I ran my first marathon recently, and crossed the finish line with a 2:40 marathon debut, qualifying for the Boston Marathon. Placing 3rd in my first marathon, I could not have done so without the support of my friends who journeyed with me to Savannah.
The words that crossed my mind and kept me going through 26.2 miles were "no surge," a mantra that I tell myself to stop any sudden or erratic surges or changes in pace while running. The story behind why I started saying "no surge" to myself dates back to my junior year of high school, the week before our county championships cross country race.
In a race the previous week, I ran my worst race of the season. Almost 20 people passed me in the last minute of the race as I faded. Like many high school runners, I didn't take bad races well, and would often sulk and not talk to anyone for an entire day to wallow in my failure. I let myself down. I let my team down.
However, my high school coach, Gregg Cantwell, did not let me do that. He went up to me after my race and told me that he noticed I made 6 or 7 sudden surges and sprints in the middle of a race, and that drained me of energy I needed to finish the strong and ultimately detrimentally affected my time and composure.
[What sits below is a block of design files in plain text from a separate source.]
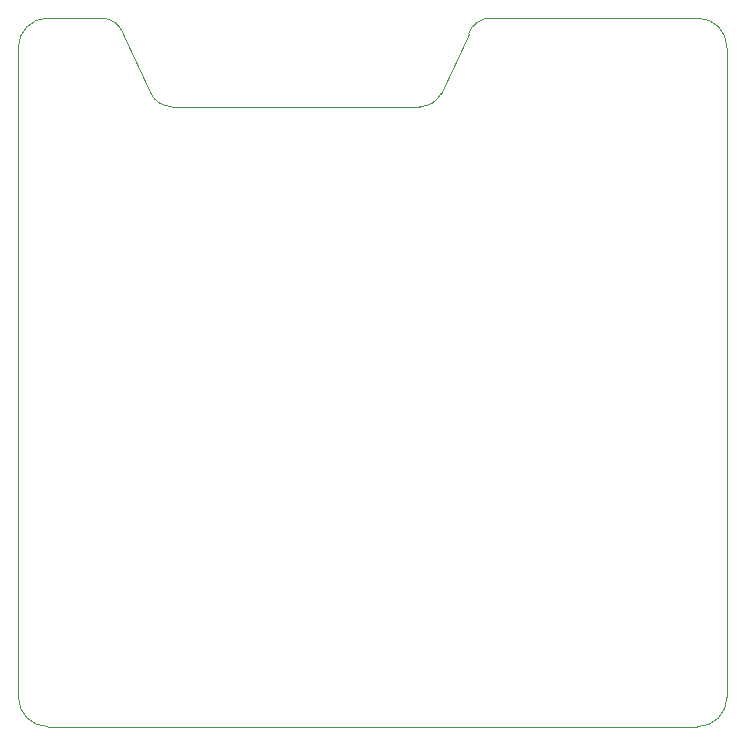
<source format=gm1>
G04 #@! TF.GenerationSoftware,KiCad,Pcbnew,(5.1.2)-1*
G04 #@! TF.CreationDate,2023-06-08T23:34:46+09:00*
G04 #@! TF.ProjectId,projectionball,70726f6a-6563-4746-996f-6e62616c6c2e,v7.3*
G04 #@! TF.SameCoordinates,Original*
G04 #@! TF.FileFunction,Profile,NP*
%FSLAX46Y46*%
G04 Gerber Fmt 4.6, Leading zero omitted, Abs format (unit mm)*
G04 Created by KiCad (PCBNEW (5.1.2)-1) date 2023-06-08 23:34:46*
%MOMM*%
%LPD*%
G04 APERTURE LIST*
%ADD10C,0.100000*%
G04 APERTURE END LIST*
D10*
X150000000Y-82500000D02*
X167500000Y-82500000D01*
X117000000Y-82500000D02*
X112500000Y-82500000D01*
X118885618Y-83833334D02*
X121211146Y-88894427D01*
X118885618Y-83833334D02*
G75*
G03X117000000Y-82500000I-1885618J-666666D01*
G01*
X148114382Y-83833334D02*
X145788854Y-88894427D01*
X148114382Y-83833334D02*
G75*
G02X150000000Y-82500000I1885618J-666666D01*
G01*
X121211146Y-88894427D02*
G75*
G03X123000000Y-90000000I1788854J894427D01*
G01*
X145788854Y-88894427D02*
G75*
G02X144000000Y-90000000I-1788854J894427D01*
G01*
X123000000Y-90000000D02*
X144000000Y-90000000D01*
X110000000Y-85000000D02*
G75*
G02X112500000Y-82500000I2500000J0D01*
G01*
X167500000Y-82500000D02*
G75*
G02X170000000Y-85000000I0J-2500000D01*
G01*
X170000000Y-140000000D02*
G75*
G02X167500000Y-142500000I-2500000J0D01*
G01*
X112500000Y-142500000D02*
G75*
G02X110000000Y-140000000I0J2500000D01*
G01*
X167500000Y-142500000D02*
X112500000Y-142500000D01*
X170000000Y-85000000D02*
X170000000Y-140000000D01*
X110000000Y-85000000D02*
X110000000Y-140000000D01*
M02*

</source>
Equally nerve-racking was that the next week was our county championship race, and my failure in this race would be on my mind come time for counties.
The gist of what Cantwell was telling me was this: you can't win a long race in 5 seconds of sprinting. Stay steady and composed, and don't try too hard. Next week, don't surge, he told me, and I would be fine.
The next week, I stepped up to the line with the mantra "no surge" ringing throughout my head. When people went off the line sprinting, I ran my own race. "No surge," I told myself. When I was slower than I usually was at the early checkmarks of the race "no surge" were the words I told myself. When I ran up the steepest hill of what is widely considered the most difficult cross country course in New York, "no surge" were the words I told myself. I let the race come to me naturally, instead of unnaturally trying to seize it.
I didn't know this at the time, but even though it seemed like I wasn't running that hard, I was running faster than I ever was. I would finish with the fastest finishing kick I ever had, and would finish as the top man on my team and lead us in our county championship race. It didn't even seem like I was racing hard, but instead it seemed like I was just running.
The mantra doesn't apply to just running, though. Lately, I've found that it also applies to life.
My life often seems runs in paradoxes. The less hard I study on an exam, the better I do. The less effort I put into work, the more I get done. The message to myself should be clear at this point: chill out and stop trying so damn hard, and you'll be rewarded for doing so. When I do give myself the chance and the wisdom to slow down, I start doing things for the right reasons. I start volunteering to help people instead of seeking recognition and credit to put on my resume. I become kinder to the people around me because I want to take time to listen to them, not because I want a favor. I stop being "busy," and I get more done. I start praying not because I want God to do something for me, but instead to thank God for the people in my life.
That isn't to say that you shouldn't push yourself outside of your comfort zone. Dean Karnazes once said that "struggling and suffering are the essence of a life worth living. If you're not pushing yourself beyond the comfort zone...you're choosing a numb existence." But super type-A people like myself often lack balance, try to do too much at once, and burn out in the process. Slowing down and taking life at a sustainable pace saves me. It doesn't mean I do everything slowly, but instead, I do things slower when they're meant to be done slowly, and I do things fast when they're meant to be done quickly.
There has been a lot going on in my life, and what people close to me have expressed is that you can't control your circumstances in life, and you can't even control your past circumstances. But you can wake up every day with the attitude of doing your best to react to those circumstances and make the best of them. When we're ready, we can grow from them. As Romans 5 says, "we rejoice in our sufferings, knowing that suffering produces endurance, endurance produces character, and character produces hope." My unfortunate circumstances have, at times, seemed overwhelming and like the end of the world, but learning to slow down and living life with the mantra of 'no surge" allows me to press forward with peace.
I still think I made mistakes in my first marathon. At mile 18, feeling like I was absolutely unstoppable, I tried to make a sudden and drastic move to win my first marathon in dramatic fashion. One mile later, my body started breaking down and it took the same effort to run significantly slower, and that move was a big factor why. Predictably, it was in that mile when I started abandoning the mantra.
Naturally, I walk through life erratic and unpredictable, feeling like I have to finish everything at once. Although the outcomes in my life are still unpredictable, "no surge" allows me to proceed with steadiness, make less mistakes, and feel natural about it.
I have a peace now that I didn't have before I started applying it to my life, just like I had a peace in running that I didn't have before I started using mantra. It's what works for me, especially at times when I'm prone to anxious or racing thoughts. I can't control what life or what God throws at me; I never can. But I can control the poise with which I can react. "No surge," i say to myself as I write this article. I say those words again as I walk through a point of my life of extremely tumultuous uncertainty.